Problem description:
What is needed is a verbatim copy of the data, minus the pictures.

Data shown:
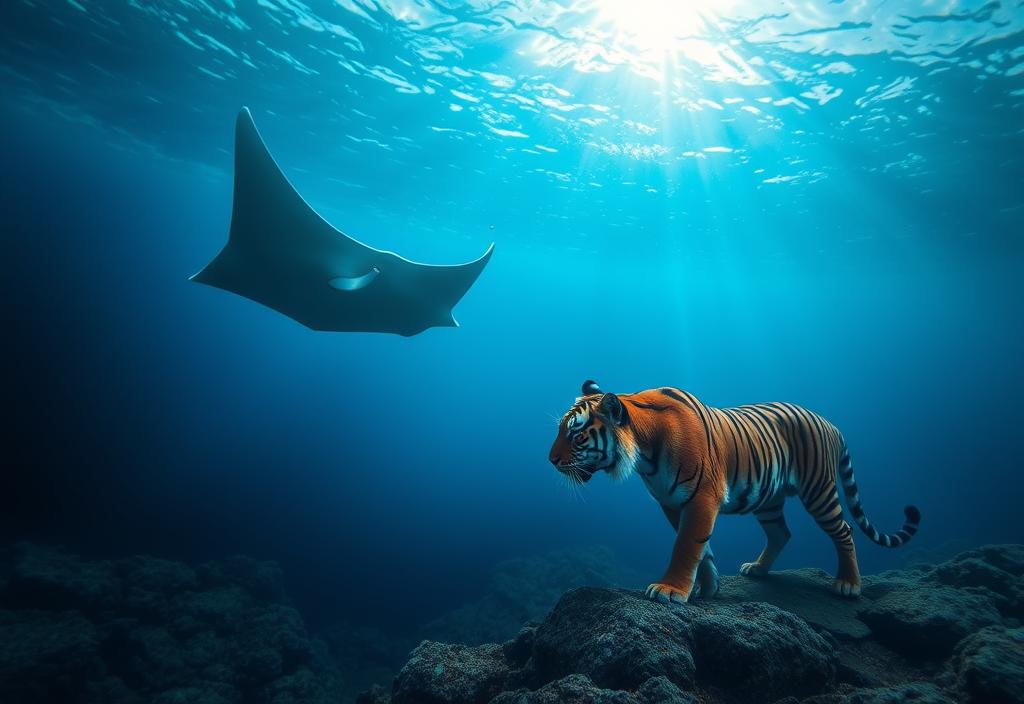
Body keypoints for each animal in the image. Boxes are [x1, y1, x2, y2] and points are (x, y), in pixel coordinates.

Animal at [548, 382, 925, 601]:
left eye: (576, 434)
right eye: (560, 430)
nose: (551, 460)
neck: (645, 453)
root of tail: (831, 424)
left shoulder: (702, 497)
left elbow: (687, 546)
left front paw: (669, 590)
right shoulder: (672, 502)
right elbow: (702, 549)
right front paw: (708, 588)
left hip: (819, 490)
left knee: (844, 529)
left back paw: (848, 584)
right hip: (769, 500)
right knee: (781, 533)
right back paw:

Output for this task:
Body keypoints for each animal in the image. Boxes are [x1, y1, x2, y2] and points are (x, y), in pixel coordinates.

Animal at [548, 382, 925, 601]:
left eye: (576, 434)
right eye: (560, 430)
nose: (551, 460)
neck: (645, 453)
root of tail: (831, 424)
left shoulder: (702, 497)
left elbow: (687, 546)
left front paw: (669, 590)
right shoulder: (672, 502)
right elbow: (702, 549)
right front paw: (708, 588)
left hip: (819, 490)
left knee: (844, 529)
left back paw: (848, 584)
right hip: (769, 500)
right knee: (781, 533)
right back paw:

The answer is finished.